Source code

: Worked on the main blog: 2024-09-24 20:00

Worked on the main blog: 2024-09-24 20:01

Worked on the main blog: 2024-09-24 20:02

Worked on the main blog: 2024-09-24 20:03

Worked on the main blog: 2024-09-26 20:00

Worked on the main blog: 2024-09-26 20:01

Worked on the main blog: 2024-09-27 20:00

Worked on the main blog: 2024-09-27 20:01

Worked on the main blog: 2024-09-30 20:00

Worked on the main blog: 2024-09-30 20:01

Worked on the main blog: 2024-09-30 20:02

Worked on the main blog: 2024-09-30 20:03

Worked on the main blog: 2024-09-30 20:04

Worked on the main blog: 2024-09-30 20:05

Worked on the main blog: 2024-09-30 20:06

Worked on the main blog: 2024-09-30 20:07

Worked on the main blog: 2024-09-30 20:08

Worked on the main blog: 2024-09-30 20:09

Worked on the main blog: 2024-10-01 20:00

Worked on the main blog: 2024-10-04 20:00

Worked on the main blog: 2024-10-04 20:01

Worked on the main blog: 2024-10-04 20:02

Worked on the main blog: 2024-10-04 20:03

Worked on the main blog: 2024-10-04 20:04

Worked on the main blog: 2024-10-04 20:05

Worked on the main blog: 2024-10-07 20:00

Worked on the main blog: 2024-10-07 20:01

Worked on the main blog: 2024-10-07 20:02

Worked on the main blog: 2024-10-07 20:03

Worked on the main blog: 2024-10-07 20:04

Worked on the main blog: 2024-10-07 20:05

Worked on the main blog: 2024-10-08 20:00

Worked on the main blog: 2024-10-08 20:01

+ + + +

▸ **WORK ORDER**: Please rewrite the records with every "main blog" swapped for "project website", leaving everything else unchanged.

▸ **WORKED SOLUTION**:
Source code

: Worked on the project website: 2024-09-24 20:00

Worked on the project website: 2024-09-24 20:01

Worked on the project website: 2024-09-24 20:02

Worked on the project website: 2024-09-24 20:03

Worked on the project website: 2024-09-26 20:00

Worked on the project website: 2024-09-26 20:01

Worked on the project website: 2024-09-27 20:00

Worked on the project website: 2024-09-27 20:01

Worked on the project website: 2024-09-30 20:00

Worked on the project website: 2024-09-30 20:01

Worked on the project website: 2024-09-30 20:02

Worked on the project website: 2024-09-30 20:03

Worked on the project website: 2024-09-30 20:04

Worked on the project website: 2024-09-30 20:05

Worked on the project website: 2024-09-30 20:06

Worked on the project website: 2024-09-30 20:07

Worked on the project website: 2024-09-30 20:08

Worked on the project website: 2024-09-30 20:09

Worked on the project website: 2024-10-01 20:00

Worked on the project website: 2024-10-04 20:00

Worked on the project website: 2024-10-04 20:01

Worked on the project website: 2024-10-04 20:02

Worked on the project website: 2024-10-04 20:03

Worked on the project website: 2024-10-04 20:04

Worked on the project website: 2024-10-04 20:05

Worked on the project website: 2024-10-07 20:00

Worked on the project website: 2024-10-07 20:01

Worked on the project website: 2024-10-07 20:02

Worked on the project website: 2024-10-07 20:03

Worked on the project website: 2024-10-07 20:04

Worked on the project website: 2024-10-07 20:05

Worked on the project website: 2024-10-08 20:00

Worked on the project website: 2024-10-08 20:01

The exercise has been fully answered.